Let $f_k:(0,\pi) \to \mathbb{R}$ be a sequence such that $f_k(x) = \displaystyle \sum_{k=1}^{\infty} \frac{2x}{x^2 - (\pi k)^2}$, show that $f_k$ converges uniformly.
I need to confirm if it's correct, can you read my solution?
My solution:
I wanna show by Uniform Cauchy Criterion, that is, $\forall \epsilon>0,\exists n_0 \in \mathbb{N}$, such that $m,n >n_0 \Rightarrow |f_m(x) - f_n(x)|< \epsilon, \forall x\in (0,\pi).$
Ok, so let $\epsilon>0$ and take $n_0> \sqrt{\frac{2}{\epsilon}+1}$, then for $m>n>n_0$ we have
$|f_m(x)- f_n(x)| = \left|\displaystyle \sum_{k=n+1}^{m} \frac{2x}{x^2 - (\pi k)^2} \right| \leq \displaystyle \sum_{k=n+1}^{m} \left| \frac{2x}{x^2 - (\pi k)^2} \right| \leq \frac{1}{\pi} \displaystyle \sum_{k=n+1}^{m} \frac{2}{k^2-1}.$
The first inequality is given by Triangle inequality and the last one it's because $x \in (0,\pi)$ and that implies that $2x < 2\pi$, $\left|\frac{1}{x^2 - (\pi k)^2}\right| < \left|\frac{1}{\pi^2 - (\pi k)^2}\right|$ and $|1-k^2|= k^2-1$.
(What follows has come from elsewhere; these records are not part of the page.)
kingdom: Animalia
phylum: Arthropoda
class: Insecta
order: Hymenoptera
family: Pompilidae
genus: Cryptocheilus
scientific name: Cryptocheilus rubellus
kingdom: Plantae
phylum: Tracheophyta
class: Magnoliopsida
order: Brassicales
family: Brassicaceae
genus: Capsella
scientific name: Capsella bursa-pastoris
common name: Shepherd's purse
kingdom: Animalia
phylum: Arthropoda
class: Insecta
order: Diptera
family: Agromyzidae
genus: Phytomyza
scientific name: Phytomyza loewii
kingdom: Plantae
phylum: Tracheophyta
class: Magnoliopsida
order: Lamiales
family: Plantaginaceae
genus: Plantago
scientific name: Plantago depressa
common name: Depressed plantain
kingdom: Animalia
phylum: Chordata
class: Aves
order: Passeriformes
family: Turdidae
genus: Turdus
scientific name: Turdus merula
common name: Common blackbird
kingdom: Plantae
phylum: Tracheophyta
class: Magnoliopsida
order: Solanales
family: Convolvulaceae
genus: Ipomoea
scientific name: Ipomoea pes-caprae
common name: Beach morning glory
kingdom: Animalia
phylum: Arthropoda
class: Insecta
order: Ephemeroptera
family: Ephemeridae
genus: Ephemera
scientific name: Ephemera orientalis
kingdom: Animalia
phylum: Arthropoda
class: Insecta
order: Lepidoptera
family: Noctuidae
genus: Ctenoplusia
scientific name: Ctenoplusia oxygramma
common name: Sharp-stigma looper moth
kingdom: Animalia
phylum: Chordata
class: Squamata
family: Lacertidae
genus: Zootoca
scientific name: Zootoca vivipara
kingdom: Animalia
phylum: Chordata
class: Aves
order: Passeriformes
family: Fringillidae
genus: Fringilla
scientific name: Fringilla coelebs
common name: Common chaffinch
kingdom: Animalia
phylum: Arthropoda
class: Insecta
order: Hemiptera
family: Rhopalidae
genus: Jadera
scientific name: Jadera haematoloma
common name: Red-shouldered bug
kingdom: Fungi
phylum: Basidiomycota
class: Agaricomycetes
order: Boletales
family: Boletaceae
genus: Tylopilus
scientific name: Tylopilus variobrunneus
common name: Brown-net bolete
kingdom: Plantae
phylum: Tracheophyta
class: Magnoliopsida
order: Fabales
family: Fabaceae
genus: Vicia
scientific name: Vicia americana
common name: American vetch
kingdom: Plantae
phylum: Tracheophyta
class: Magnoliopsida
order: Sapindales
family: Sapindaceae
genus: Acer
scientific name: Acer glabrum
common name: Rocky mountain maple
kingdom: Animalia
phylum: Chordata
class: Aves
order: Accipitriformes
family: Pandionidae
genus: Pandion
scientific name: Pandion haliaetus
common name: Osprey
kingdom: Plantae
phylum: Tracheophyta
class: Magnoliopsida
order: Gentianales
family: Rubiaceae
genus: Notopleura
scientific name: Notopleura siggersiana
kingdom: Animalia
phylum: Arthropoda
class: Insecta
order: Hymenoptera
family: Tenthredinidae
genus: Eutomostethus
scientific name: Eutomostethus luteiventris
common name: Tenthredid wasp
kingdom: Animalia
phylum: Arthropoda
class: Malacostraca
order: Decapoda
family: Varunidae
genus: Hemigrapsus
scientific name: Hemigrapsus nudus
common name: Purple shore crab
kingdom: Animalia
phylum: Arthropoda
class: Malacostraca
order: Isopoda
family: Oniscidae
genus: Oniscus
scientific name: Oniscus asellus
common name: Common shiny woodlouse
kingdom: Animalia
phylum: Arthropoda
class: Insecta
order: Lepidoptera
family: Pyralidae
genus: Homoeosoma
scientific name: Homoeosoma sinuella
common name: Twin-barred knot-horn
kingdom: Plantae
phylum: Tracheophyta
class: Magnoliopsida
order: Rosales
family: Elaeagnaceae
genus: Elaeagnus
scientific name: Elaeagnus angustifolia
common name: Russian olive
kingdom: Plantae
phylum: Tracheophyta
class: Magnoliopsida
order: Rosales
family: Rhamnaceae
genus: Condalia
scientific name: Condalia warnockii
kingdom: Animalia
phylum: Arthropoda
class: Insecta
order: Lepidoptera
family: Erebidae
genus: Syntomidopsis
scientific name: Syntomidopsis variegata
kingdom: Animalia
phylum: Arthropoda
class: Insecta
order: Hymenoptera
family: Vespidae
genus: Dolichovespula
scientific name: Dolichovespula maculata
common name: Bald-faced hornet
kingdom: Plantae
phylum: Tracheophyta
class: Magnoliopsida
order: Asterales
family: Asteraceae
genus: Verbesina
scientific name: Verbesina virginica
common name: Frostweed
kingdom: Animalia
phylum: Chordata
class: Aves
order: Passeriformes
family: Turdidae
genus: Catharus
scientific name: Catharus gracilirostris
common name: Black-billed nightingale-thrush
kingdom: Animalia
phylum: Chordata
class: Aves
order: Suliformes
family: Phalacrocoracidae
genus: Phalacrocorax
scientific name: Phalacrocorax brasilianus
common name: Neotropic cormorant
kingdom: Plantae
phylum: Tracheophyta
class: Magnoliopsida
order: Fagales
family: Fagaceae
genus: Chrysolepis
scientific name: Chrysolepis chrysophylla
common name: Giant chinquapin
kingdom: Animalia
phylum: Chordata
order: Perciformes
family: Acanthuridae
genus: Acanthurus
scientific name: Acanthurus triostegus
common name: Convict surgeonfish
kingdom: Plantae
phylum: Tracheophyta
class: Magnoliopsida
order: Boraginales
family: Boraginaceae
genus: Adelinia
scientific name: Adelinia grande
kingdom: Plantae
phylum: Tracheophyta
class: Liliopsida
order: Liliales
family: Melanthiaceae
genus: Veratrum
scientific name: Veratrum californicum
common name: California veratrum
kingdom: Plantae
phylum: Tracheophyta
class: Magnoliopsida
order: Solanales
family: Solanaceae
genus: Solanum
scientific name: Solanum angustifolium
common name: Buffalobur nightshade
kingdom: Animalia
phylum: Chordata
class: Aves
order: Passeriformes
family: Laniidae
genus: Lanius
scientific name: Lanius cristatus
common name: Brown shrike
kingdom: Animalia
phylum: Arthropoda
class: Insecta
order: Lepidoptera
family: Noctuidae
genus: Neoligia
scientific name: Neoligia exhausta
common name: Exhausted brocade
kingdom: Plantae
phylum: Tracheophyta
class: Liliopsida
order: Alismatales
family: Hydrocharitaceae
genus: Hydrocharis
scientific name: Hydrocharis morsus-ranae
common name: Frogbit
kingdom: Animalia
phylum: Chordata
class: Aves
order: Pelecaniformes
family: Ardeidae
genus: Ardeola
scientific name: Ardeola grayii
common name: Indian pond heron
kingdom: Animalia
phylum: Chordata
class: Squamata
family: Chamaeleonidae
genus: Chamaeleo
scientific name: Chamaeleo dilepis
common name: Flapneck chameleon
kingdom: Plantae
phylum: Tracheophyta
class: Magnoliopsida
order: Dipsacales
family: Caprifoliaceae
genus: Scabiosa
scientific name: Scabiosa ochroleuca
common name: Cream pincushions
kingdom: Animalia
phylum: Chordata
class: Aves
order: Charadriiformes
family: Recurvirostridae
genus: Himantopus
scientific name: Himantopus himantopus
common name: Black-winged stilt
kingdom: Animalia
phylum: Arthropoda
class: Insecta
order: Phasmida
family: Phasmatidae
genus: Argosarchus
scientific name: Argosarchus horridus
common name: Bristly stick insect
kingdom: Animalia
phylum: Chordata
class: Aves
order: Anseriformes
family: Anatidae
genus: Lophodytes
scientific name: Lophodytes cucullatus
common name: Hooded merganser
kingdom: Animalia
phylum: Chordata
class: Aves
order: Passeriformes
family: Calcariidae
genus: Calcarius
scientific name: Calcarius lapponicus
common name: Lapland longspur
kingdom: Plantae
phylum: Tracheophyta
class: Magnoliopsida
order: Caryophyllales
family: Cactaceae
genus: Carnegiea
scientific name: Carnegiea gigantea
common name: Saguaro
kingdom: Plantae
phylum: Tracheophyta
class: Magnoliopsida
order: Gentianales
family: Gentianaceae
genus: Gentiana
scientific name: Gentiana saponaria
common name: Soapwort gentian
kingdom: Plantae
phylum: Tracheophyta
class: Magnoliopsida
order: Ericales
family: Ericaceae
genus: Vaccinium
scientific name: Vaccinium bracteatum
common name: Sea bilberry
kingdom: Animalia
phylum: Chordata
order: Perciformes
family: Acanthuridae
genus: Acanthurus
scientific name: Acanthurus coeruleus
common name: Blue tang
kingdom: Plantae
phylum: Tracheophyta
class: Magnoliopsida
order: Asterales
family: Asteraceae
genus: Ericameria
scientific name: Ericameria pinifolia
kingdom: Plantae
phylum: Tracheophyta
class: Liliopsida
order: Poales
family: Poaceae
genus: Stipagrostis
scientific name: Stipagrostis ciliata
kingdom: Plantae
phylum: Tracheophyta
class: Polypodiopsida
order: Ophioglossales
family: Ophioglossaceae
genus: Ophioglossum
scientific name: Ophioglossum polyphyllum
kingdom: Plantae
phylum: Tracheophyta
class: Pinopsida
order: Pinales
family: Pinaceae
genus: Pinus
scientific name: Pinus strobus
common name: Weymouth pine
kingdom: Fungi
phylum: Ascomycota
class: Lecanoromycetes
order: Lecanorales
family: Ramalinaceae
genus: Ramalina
Now, since $m>n>n_0 > \sqrt{\frac{2}{\epsilon}+1}$ we have
$\frac{1}{\pi} \displaystyle \sum_{k=n+1}^{m} \frac{2}{k^2-1} < \frac{1}{\pi} \displaystyle \sum_{k=n+1}^{m} \epsilon = \frac{(m-n)\epsilon}{\pi}.$
It's ok? the difference $m-n$ is very weird, should I be careful about this?
That is not correct, as $m,n$ are still running, the term $(m-n)\epsilon/\pi$ can tend to infinity, so the inequality is not being controlled by arbitrary small.
A way to correct that is to control $\displaystyle\sum_{k=n+1}^{m}\dfrac{2}{k^{2}-1}$, we know that $\displaystyle\sum_{k=1}^{\infty}\dfrac{2}{k^{2}-1}<\infty$, so by Cauchy criterion to the series, you may choose an $n_{0}'$ such that $\displaystyle\sum_{k=n+1}^{m}\dfrac{2}{k^{2}-1}<\epsilon$ for all $m>n\geq n_{0}'$. Now you take $\max\{n_{0},n_{0}'\}$.